Auditors expect three types of risks to be covered, Lucas said: chemical, biological and physical. An example of chemical contamination might be pesticide drift. Physical risks could include contamination from trash that people throw along a roadside. Biological risk could be contamination of surface waters or domestic or wild animal intrusions onto a farm.

Many buyers also expect growers to be certified through GLOBALG.A.P.’s IFA, or Integrated Farm Assurance program. An IFA audit covers worker health and safety, hygiene, traceability and food fraud. Harvest and preharvest activities are covered in an IFA audit, including documentation of preharvest inspections and cleaning and sanitation of harvest tools. And the certification requires verification that if a grower uses a subcontractor to harvest their crop, that the subcontractor is also in compliance with GLOBALG.A.P.

Lucas pointed out several activities people often overlook with preparing for an IFA audit, including not listing qualifications for consultants. “If you are working with an agronomist, ask for a copy of their consultant’s license,” she said. “If you are making fertilizer and pesticide decisions on your farm, you need to show your education. So, if you have a college degree in crop and soil science, or if you do continuing education credits as a part of your applicators license, all of those are things that you can factor in.”

An IFA audit also looks at all pesticide application records. One area that growers tend to miss in this section is recording adherence to preharvest intervals, Lucas said. “The vast majority of people are keeping their application records, but the things they have a tendency to miss are the preharvest interval and the target pests, and some people forget to put down the weather,” she said.

 

On-Farm Training

Growers also need to conduct training on the farm to meet most certification requirements, and not just for those employees who work in the field or orchards, but for management and office staff as well.
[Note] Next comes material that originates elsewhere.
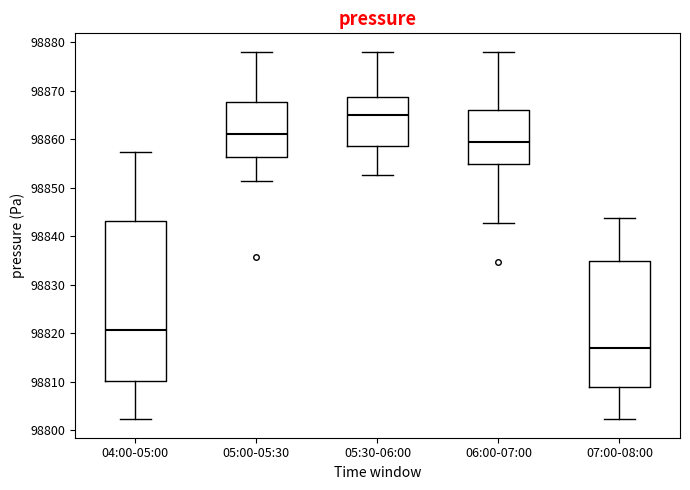

Where is the upper edge of the box for 05:30-06:00 on the y-axis? The values are not printed on the chart, so give them approximately, as read against the axis.

98869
And, Lucas said, it is important to document the training program.

“If it is not on paper, it didn’t happen,” she said.

A common misstep in documentation is to forget to document the calibration of equipment impacting food safety, such as sprayers used for pesticide applications, an offense that recently was upgraded from a minor to a major offense under GLOBALG.A.P. version 5.4 standards. Also, she said, be sure to document the cleaning and sanitization of harvest equipment, and implement and document a water treatment step for equipment where appropriate.

“That helps reduce the risk of contamination spreading between nuts,” she said.
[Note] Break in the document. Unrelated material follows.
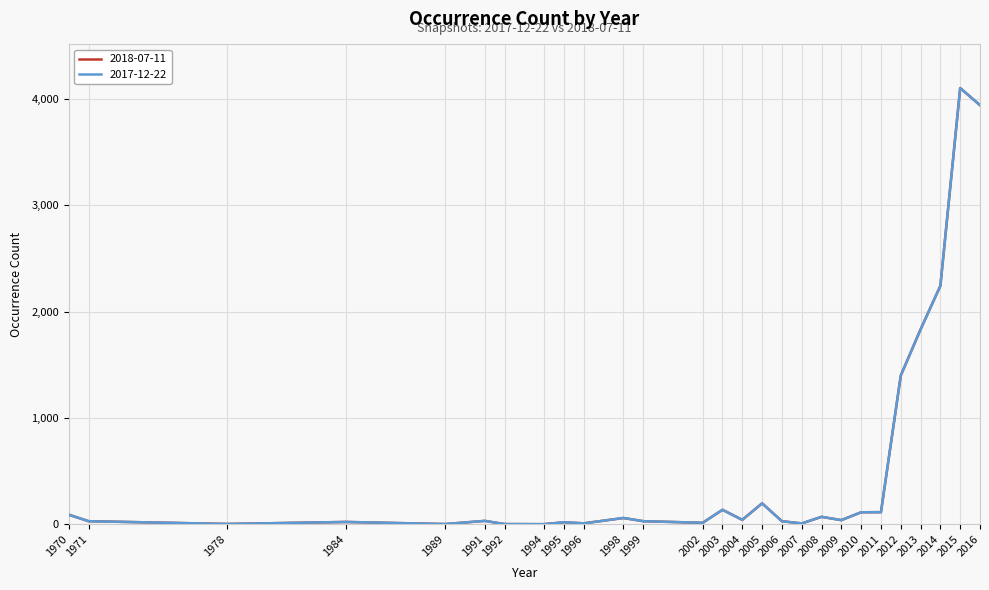

Is this an area chart (filled region under the line)?

No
If an operation doesn’t have an employee dedicated to food-safety, they should consider hiring an outside consultant to help prepare for audits, Lucas said, and retain the consultant to stay abreast of changes in food-safety certifications.
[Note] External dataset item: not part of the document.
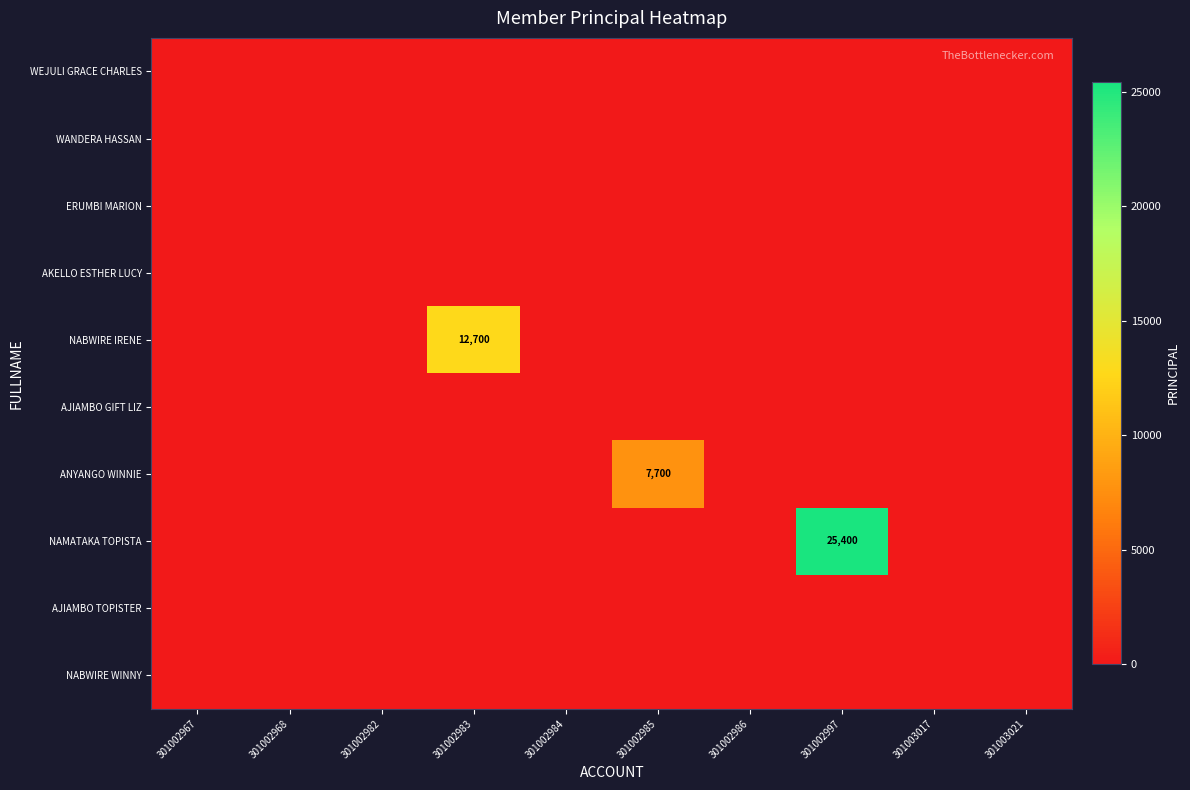

Count the number of categories in the chart.

10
“GLOBALG.A.P. is constantly reviewing and updating,” Lucas said. “Sometimes they do so just to maintain GFSI (Global Food Safety Initiative) compliance; sometimes it is a self-improvement thing.” She noted that as of early spring, the certifier was operating under version 5.3 but was transitioning to version 5.4 and already was working on developing version 6.0.

Another key that can help audits go smoothly, Lucas said, is to treat auditors well by providing them a clean, temperate workspace that includes plugins and a work surface. “And give them water and a snack or lunch,” she said. “You do not want an angry auditor. They are more likely to let you explain things or work through things if they aren’t feeling like they need to get out of there to get something to eat.”

When talking to auditors, Lucas said it is important to be informative, not argumentative, and have documents organized and ready. “The more you look like you have your stuff together, the more the auditor is going to trust you, and it is going to make things go quicker.

“A quick audit makes for a happy auditor and it saves them time, so that saves you money on their hourly rate,” she said.